This year’s Aboriginal Literary Awards were held yesterday in the spirit of “using the word to create wine and the pen to create music.”
The number of awards handed out this year was the highest ever, and organizers said that on average, the age of participants had decreased.
The Council of Indigenous Peoples decided the award should be reinstated this year, after it was abolished several years ago.
Award winners from all walks of life and from every corner of Taiwan attended the ceremony, which was hosted by Council of Indigenous Peoples Minister Sun Ta-chuan (孫大川).
Sun, who has a literary -background and has published books on Aboriginal culture, said Aboriginal literature has developed over the past two or three decades.
Sun said he hoped Aborigines would be able to create a new culture and open up a new dialogue with modern society with the help of the pen.
Sun also said that because Aboriginal literature has taken on its own form, it is not only being published, but it has become a field of academic study.
The Aboriginal Literary Prize included 23 awards in four categories: novels, short stories, new poetry and reportage.
The number of entries was the highest ever and Aborigines from 11 tribes participated.

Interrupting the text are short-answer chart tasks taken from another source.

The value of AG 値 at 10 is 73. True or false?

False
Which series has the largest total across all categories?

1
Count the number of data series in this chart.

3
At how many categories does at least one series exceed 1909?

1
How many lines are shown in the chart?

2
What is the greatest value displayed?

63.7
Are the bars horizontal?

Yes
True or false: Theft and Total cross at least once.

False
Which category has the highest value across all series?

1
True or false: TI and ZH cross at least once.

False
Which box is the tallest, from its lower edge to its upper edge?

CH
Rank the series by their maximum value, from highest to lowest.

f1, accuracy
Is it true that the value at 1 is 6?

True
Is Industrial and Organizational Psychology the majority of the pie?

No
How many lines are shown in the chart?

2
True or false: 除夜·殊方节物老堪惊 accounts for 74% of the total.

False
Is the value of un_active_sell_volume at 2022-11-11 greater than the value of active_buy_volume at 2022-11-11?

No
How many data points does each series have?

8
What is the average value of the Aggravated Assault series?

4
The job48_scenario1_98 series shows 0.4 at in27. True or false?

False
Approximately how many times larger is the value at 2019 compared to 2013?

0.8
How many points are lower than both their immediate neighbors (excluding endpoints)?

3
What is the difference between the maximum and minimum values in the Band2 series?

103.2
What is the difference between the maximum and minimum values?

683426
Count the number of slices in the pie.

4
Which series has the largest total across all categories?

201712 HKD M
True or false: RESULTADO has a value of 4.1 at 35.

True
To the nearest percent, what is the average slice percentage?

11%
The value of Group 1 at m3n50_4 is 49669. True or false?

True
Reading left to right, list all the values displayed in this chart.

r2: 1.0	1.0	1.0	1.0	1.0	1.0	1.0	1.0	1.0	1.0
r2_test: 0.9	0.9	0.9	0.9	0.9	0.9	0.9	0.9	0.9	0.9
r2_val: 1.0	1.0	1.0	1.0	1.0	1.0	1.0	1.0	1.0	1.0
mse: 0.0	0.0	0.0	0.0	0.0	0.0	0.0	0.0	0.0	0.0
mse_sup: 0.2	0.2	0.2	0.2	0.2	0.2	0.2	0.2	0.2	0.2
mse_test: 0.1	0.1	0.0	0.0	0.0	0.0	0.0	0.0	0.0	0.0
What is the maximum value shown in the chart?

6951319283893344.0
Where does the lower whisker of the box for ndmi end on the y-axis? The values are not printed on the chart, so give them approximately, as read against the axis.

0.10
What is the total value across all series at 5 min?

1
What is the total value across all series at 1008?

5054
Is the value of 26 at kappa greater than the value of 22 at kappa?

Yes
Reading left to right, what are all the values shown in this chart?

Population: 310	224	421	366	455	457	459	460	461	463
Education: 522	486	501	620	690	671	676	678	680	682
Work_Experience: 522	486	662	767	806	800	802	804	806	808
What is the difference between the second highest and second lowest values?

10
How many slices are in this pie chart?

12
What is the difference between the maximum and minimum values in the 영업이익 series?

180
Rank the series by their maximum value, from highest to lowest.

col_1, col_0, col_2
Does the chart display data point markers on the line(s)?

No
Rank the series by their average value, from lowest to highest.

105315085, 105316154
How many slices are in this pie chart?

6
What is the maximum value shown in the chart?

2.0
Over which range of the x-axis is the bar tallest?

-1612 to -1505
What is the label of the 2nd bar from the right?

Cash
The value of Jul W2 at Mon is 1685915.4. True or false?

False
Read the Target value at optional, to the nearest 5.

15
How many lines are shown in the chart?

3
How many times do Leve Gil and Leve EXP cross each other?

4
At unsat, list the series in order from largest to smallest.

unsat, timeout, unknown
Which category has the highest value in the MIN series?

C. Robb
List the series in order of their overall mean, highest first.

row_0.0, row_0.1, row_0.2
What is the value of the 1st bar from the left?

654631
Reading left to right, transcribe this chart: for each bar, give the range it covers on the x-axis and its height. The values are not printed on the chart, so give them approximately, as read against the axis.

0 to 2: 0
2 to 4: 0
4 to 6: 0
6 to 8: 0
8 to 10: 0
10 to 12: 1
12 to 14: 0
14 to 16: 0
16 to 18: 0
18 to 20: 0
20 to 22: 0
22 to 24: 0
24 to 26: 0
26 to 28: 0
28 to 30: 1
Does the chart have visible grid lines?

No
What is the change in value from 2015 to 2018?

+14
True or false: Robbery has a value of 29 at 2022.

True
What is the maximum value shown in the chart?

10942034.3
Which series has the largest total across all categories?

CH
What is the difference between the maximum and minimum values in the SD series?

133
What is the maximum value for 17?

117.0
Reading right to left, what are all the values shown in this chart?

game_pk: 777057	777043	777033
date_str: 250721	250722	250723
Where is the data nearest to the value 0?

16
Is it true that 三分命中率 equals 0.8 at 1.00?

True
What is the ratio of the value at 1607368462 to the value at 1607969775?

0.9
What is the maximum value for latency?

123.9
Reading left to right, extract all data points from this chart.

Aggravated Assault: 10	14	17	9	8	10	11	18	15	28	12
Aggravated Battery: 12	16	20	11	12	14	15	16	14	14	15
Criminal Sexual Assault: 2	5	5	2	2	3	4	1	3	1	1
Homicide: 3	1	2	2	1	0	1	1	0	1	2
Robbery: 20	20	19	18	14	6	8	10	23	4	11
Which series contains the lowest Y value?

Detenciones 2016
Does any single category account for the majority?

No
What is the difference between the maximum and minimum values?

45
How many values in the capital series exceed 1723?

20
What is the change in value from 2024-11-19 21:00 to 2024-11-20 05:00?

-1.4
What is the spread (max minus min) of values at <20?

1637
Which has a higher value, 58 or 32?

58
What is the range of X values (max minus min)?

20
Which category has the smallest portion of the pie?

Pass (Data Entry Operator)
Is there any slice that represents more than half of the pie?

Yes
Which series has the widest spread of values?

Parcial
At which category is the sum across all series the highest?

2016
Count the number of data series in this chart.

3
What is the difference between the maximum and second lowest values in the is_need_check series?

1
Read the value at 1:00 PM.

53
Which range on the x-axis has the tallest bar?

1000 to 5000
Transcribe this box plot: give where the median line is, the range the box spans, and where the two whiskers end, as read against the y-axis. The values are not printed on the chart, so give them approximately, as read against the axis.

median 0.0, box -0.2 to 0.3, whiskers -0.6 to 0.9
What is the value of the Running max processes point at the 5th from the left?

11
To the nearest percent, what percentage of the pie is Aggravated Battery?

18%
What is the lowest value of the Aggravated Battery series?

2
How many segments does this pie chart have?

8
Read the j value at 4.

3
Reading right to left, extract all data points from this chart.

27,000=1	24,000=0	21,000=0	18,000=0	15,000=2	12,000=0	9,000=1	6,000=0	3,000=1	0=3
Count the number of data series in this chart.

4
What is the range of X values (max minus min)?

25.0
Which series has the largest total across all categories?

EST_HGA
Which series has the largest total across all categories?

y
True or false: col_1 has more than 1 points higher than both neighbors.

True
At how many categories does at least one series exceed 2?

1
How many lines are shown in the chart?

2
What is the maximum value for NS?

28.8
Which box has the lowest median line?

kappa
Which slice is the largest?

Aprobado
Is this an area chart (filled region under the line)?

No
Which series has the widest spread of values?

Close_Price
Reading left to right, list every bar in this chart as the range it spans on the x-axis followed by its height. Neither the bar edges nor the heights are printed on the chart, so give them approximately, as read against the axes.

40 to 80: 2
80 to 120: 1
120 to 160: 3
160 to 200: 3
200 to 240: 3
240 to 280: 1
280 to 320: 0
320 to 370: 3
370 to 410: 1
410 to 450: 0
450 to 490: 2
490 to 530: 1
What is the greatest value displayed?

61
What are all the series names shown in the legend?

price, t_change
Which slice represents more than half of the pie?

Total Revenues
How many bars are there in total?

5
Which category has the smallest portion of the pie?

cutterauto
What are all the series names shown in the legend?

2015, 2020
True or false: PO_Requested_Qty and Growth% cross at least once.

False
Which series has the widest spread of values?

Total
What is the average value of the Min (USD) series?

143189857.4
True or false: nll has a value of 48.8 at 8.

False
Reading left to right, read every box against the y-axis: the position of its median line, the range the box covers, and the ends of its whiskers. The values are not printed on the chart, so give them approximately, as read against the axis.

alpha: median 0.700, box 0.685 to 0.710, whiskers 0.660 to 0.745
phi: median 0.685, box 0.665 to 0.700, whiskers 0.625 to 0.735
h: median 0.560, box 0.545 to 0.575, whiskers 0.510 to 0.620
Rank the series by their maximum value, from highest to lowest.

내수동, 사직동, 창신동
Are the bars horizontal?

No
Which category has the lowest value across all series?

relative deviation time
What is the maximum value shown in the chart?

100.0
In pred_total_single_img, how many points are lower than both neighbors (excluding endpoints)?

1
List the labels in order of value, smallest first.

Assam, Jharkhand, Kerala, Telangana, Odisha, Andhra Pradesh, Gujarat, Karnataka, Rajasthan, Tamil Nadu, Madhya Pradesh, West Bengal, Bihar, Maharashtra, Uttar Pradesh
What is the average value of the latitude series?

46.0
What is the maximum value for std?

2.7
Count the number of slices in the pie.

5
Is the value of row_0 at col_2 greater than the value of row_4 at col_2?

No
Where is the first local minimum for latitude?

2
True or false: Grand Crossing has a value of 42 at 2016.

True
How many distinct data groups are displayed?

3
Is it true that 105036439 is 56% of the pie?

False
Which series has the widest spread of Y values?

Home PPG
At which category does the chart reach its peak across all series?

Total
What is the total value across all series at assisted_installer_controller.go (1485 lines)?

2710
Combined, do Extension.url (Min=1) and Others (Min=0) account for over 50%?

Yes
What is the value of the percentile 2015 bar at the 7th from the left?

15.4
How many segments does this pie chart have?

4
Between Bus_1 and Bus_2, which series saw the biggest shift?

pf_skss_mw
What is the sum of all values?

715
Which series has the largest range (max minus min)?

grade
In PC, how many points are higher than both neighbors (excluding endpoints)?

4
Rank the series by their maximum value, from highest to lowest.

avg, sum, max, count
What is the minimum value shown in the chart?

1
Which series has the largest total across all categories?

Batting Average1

Most entries were submitted by writers under the age of 30 and for more than half of the winners, it was the first award they had won.
The youngest award winner was 21, while the oldest top award winner was 65-year-old Auvini Kadresengan — who is also known by his Chinese name, Chiu Chin-shih (邱金士) — who won the top award in the novel category.
“Aborigines do not swim in a sea of letters,” and everyone has to try to find their way on their own, Kadresengan said.
Kadresengan said he would continue to move forward and he expressed a hope that more Aboriginal youth would take up -writing, because he felt that “the minds of children living in the mountains will enable them to write a different kind of literature.”
The award for the best novel went to Rukai writer, Auvini Kadresengan, for A Whirlpool of Past Lives (渦流中的宿命).
The best short story award was presented to Paiwan writer, Muyai (Li Ying-chen), for My GrandMother and I (外祖母與我).
The new poetry category was topped by Song of the Food Area (菜區之歌), penned by Atayal writer, Li Yung-sung (李永松).
No first or second place prize was awarded in the reportage category.